Deans lauded his side for the “hunger” and “determination” they demonstrated in their win over the Hurricanes. But he also warned that the Brumbies will offer a distinctly different challenge than that of the Hurricanes.

“[The Brumbies] will offer a vastly different approach: in terms of relying far more on deception and structure, and less on the physicality and brute strength that was employed by the Hurricanes.”

Deans warns of the dangers of allowing one’s focus to drift to anything but the fixture ahead.

“One of the real dangers as the campaign counts down towards the championship-deciding games is that you can lose focus on the hurdles that lie immediately in front of you.

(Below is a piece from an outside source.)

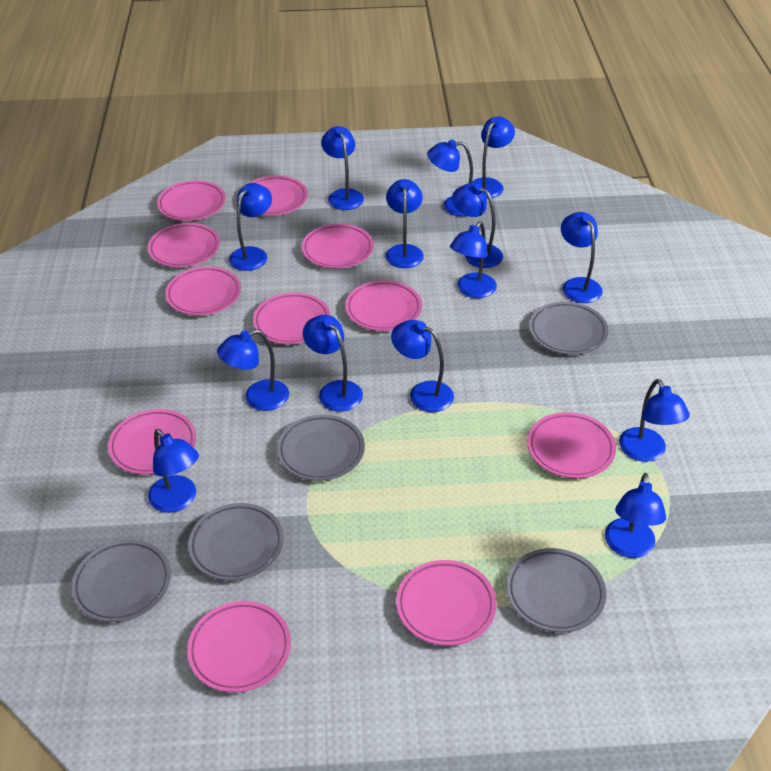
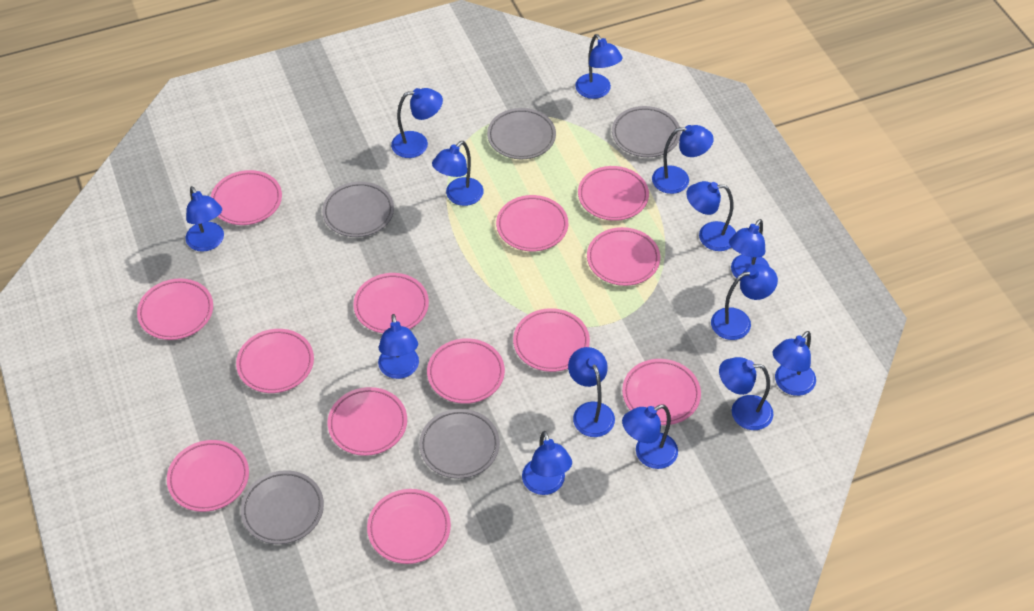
pink plate: [108,409,196,475] [148,223,220,268] [157,180,226,221] [165,266,241,316] [187,601,291,693] [248,176,308,216] [253,292,331,345] [302,224,374,269] [345,280,422,331] [396,560,497,646] [527,412,616,478] = 11 -> [137,278,213,340] [167,440,249,512] [211,170,282,225] [236,329,314,393] [328,387,407,456] [353,273,429,333] [367,489,451,564] [427,338,505,404] [496,195,568,251] [513,308,590,372] [578,166,649,221] [587,227,660,286] [622,359,701,425] = 13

“With the public and news media naturally focusing in on the various permutations with regards to the playoffs, such talk can easily infiltrate the playing group, throwing up an unwanted and un-necessary distraction.

“This time of the season can also provide a minefield of other peripheral distractions, such as talk of international selection and potentially heightened media, sponsor and public relations commitments, and all coming at a time when the need for concentration is at its most critical.

“By this stage of competition, the players are all well versed with the methodology of their respective teams.

“If they are not, the chances are that their team hasn’t performed very well.”

Speaking of their success in South Africa, Deans said the Brumbies were definitely one of the form teams of the competition, despite having “flown under the radar of many”.

“Achieving two wins in South Africa was no mean feat this year though, as most teams – ourselves included – found the going tough over there. I understand that, to date, we are the only New Zealand team to have won a match in South Africa this competition.

“Importantly too, the Brumbies backed up their excellent tour form by going on with the job once they got home.

“Their last four wins have been achieved with a minimum of fuss. They have just got the job done and moved on to the next task, which is a characteristic to be admired.

“The emotion of the evening surrounding Larkham and Gregan aside, the Brumbies obviously have the incentive of advancing their semi-final cause as additional motivation.”